Dominique, 62 ans, retraité de l’industrie pharmaceutique, Nice
«J’ai toujours voté à gauche. Mais là, il fallait secouer le cocotier, alors j’ai choisi Macron. Je trouvais qu’il amenait une nouvelle manière de faire de la politique, plus moderne. Mais pour le moment, on voit des feuilles qui tombent et on reçoit quelques noix de coco sur la tête. Car Macron a fait une grave erreur : celle de raboter les retraites.

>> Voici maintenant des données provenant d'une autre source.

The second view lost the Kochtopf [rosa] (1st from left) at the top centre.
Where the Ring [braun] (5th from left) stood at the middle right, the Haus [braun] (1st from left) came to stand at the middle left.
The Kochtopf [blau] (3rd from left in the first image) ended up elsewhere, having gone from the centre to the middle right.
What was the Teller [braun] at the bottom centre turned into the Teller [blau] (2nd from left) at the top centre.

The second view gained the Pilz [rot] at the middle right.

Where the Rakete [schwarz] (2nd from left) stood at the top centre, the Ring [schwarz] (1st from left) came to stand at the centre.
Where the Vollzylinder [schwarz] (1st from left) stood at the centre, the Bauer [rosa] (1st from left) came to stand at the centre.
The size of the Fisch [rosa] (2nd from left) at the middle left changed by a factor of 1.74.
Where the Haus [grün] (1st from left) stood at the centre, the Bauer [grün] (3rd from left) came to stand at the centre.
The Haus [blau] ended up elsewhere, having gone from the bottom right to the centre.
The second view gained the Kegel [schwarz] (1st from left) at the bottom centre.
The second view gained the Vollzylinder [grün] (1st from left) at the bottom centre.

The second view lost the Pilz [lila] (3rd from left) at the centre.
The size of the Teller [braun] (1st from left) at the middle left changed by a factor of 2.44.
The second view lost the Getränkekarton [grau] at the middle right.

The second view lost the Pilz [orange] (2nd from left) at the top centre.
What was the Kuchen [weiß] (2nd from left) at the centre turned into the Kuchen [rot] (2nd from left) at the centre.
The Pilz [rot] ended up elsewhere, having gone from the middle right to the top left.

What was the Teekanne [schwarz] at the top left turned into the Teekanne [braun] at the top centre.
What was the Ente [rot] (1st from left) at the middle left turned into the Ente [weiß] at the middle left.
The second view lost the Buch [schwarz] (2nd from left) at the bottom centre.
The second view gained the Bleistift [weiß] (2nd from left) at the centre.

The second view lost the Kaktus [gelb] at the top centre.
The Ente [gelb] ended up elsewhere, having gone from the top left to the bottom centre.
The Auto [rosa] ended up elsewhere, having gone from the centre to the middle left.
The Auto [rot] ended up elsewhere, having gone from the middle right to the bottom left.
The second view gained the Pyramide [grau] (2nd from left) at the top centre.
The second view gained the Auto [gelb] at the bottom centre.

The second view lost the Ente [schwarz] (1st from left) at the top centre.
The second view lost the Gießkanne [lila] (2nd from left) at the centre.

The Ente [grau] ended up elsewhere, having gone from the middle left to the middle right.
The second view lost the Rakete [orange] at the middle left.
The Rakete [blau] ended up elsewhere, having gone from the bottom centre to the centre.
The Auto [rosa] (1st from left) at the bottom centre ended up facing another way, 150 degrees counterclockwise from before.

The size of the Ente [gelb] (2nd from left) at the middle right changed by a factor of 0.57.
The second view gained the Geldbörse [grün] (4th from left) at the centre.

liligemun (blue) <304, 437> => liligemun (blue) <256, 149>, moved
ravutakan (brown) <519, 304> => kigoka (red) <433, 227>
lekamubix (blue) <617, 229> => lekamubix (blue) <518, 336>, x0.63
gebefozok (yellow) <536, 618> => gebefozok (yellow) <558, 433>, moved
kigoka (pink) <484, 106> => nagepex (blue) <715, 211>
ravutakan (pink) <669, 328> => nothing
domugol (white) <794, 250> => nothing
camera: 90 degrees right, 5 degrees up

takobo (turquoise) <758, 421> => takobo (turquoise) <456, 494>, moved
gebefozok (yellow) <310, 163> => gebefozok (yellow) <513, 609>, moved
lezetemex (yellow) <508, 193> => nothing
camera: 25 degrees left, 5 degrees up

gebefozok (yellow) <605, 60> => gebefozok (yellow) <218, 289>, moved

Ce n’était pas le bon geste à faire. Mettre à contribution les retraités au-delà de 5 000 ou 6 000 euros, je peux comprendre. Mais pas taper fort sur la classe moyenne. Si on veut chercher de l’argent, on peut en trouver chez les gens qui font des grands profits, en Bourse, les grandes entreprises étrangères… Ce n’est pas en faisant les poches des petits retraités qu’on va sauver les actifs. «Je perçois un peu plus de 2 250 euros net et je vais perdre 50 euros par mois. Avec mon épouse, on a calculé : entre la hausse de la CSG et les pensions qui augmentent moins que l’inflation, on nous enlève 800 euros par an. On aura quelques jours de vacances en moins, mais on ne se plaint pas. Je crains surtout pour les petits retraités qui sont à 10, 15 ou 20 euros près. Avec Macron, c’est le yo-yo émotionnel. Je suis satisfait par l’ouverture à la concurrence de la SNCF. J’aime cette nouvelle vision de la politique avec des gens qui viennent d’autres horizons. Dans le même temps, je suis déçu par la hausse de la CSG et le gel du point d’indice des fonctionnaires. Et il a fait une grossière erreur avec l’affaire Benalla. La seule chose qui me satisfait complètement, c’est que Macron soit respecté dans le monde. Quand je vois la Pologne, la Hongrie, l’Italie… Avec ce qu’il y avait sur la table au second tour de la présidentielle, ça aurait pu être pire. Macron parle bien, il présente bien. La France n’est pas mise sur la touche. Il faut encore attendre un peu pour avoir un jugement définitif.»